## [The exercise]
Can you convert the records below into a two-column CSV with the headers instruction and output, giving one row per record with its text and its answer, each in a single quoted field and with line breaks replaced by spaces?

>> START Information shown

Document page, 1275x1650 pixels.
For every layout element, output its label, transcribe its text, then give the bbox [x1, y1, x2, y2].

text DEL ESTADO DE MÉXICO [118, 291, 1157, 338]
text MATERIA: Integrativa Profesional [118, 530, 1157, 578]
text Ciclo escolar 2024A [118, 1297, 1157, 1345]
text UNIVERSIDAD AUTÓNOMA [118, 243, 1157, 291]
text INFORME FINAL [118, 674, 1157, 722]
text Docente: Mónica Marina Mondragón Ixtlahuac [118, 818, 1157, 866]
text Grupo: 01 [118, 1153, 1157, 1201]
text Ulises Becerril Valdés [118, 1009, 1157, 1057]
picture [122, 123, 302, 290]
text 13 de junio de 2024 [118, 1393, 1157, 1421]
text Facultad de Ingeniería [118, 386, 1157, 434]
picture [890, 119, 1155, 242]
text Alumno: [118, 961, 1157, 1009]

>> END Information shown

## [Complete answer]
instruction,output
"Document page, 1275x1650 pixels. For every layout element, output its label, transcribe its text, then give the bbox [x1, y1, x2, y2].","text DEL ESTADO DE MÉXICO [118, 291, 1157, 338] text MATERIA: Integrativa Profesional [118, 530, 1157, 578] text Ciclo escolar 2024A [118, 1297, 1157, 1345] text UNIVERSIDAD AUTÓNOMA [118, 243, 1157, 291] text INFORME FINAL [118, 674, 1157, 722] text Docente: Mónica Marina Mondragón Ixtlahuac [118, 818, 1157, 866] text Grupo: 01 [118, 1153, 1157, 1201] text Ulises Becerril Valdés [118, 1009, 1157, 1057] picture [122, 123, 302, 290] text 13 de junio de 2024 [118, 1393, 1157, 1421] text Facultad de Ingeniería [118, 386, 1157, 434] picture [890, 119, 1155, 242] text Alumno: [118, 961, 1157, 1009]"